The Environment Agency is advising communities across the South-east of England to prepare for torrential rain and thunderstorms across the weekend, which can increase the risk of surface water flooding.
From this evening, thunderstorms and torrential rain are expected to move across England tomorrow (Saturday), starting in the South-east. These thunderstorms and heavy showers bring a risk of localised surface water flooding as some drainage systems may not be able to cope with the intense rainfall.
There is also the possibility of flash flooding from rivers in urban areas and smaller rivers. Environment Agency teams are out working across the region to minimise river flood risk, clearing debris from streams and unblocking culverts.

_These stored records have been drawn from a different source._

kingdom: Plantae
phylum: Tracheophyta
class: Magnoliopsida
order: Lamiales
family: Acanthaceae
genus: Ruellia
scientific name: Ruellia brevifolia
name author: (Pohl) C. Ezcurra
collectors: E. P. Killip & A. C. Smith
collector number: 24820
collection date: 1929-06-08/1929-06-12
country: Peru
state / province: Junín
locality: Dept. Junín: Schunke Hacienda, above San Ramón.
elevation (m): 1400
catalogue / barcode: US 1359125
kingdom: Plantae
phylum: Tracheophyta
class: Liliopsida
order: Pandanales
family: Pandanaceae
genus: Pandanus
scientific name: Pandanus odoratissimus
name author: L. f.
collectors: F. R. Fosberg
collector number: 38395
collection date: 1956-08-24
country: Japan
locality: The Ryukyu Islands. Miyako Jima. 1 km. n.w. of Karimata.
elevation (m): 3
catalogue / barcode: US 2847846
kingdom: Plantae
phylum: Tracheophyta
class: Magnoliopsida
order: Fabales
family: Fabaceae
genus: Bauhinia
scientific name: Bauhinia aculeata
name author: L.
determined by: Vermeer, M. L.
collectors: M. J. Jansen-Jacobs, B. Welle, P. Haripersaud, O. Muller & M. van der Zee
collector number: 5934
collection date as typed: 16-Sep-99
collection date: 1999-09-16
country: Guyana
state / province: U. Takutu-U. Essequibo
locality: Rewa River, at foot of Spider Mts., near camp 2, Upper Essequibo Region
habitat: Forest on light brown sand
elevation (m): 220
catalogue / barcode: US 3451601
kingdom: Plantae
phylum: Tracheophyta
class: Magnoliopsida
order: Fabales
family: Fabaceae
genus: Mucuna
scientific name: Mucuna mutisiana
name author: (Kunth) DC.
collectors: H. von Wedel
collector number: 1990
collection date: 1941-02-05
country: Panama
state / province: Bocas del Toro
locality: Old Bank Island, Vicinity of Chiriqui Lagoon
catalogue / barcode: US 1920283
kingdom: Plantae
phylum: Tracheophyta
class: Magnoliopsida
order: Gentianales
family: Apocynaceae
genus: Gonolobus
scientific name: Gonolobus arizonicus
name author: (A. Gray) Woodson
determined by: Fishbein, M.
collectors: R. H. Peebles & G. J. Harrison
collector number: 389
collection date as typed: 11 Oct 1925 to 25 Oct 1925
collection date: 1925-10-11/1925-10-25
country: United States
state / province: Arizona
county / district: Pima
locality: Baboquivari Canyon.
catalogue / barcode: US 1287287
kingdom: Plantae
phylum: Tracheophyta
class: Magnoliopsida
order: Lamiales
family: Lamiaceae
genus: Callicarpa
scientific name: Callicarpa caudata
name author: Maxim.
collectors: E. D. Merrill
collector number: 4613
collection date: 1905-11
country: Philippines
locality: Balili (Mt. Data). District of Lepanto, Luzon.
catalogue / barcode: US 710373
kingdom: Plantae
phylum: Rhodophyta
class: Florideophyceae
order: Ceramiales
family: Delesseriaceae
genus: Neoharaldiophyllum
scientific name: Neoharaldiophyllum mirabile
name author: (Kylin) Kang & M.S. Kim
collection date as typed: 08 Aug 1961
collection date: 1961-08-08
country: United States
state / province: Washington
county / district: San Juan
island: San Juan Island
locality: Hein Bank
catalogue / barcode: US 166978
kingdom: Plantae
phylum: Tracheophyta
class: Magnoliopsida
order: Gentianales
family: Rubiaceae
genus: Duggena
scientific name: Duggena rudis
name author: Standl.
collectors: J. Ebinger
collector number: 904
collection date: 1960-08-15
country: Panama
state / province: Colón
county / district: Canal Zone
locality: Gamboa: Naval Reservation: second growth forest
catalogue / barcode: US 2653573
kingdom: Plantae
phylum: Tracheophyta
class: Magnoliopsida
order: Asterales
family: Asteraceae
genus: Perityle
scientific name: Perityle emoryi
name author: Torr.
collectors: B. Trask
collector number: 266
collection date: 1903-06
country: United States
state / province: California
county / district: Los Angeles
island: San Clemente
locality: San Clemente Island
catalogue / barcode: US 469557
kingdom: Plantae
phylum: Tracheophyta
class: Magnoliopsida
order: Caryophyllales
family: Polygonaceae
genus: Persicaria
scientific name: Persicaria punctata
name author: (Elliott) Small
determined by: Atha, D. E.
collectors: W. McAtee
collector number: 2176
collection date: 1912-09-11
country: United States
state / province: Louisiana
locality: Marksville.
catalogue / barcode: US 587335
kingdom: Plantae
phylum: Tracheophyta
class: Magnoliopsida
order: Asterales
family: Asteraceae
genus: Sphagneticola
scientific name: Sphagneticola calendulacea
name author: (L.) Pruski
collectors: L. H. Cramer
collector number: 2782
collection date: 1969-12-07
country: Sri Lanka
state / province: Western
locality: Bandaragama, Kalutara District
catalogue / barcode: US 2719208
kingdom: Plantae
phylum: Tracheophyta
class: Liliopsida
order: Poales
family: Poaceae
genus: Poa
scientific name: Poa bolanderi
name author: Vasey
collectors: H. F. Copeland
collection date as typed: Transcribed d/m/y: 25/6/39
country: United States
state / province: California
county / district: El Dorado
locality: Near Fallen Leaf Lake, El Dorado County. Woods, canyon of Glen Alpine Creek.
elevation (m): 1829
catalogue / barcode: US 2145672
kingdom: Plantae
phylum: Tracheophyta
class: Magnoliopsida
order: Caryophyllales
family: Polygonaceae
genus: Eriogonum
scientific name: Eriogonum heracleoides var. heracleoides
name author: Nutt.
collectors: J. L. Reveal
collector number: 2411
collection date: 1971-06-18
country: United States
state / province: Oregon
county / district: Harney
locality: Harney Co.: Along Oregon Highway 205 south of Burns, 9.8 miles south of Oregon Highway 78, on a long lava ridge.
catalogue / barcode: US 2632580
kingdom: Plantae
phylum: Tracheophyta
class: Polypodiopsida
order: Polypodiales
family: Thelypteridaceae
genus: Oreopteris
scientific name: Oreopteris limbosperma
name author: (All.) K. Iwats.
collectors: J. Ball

As the rainfall is expected to be intense, the teams are focusing in particular on rapid response catchments where the heavy rainfall could have the greatest impact.
Barry Russell, Environment Agency operations manager, said: “We are doing all we can to prepare for the heavy rainfall which is expected over the weekend, which increases the risk of surface water flooding.
“We are monitoring the situation closely and supporting local councils, who will respond to any reports of surface water flooding.
“The intense nature of the rainfall which causes surface water flooding makes it very difficult to accurately predict where it will occur, so I would urge people to check local weather forecasts and the gov.uk website for information on a regular basis.”
Surface water flooding can happen very quickly depending on where thunderstorms occur, the amount and intensity of the rainfall and the local drainage network. It is possible that roads may quickly become impassable and people are urged not to drive through flood water.
Environment Agency incidents rooms are opening across the region, and will be monitoring the situation and responding over the weekend.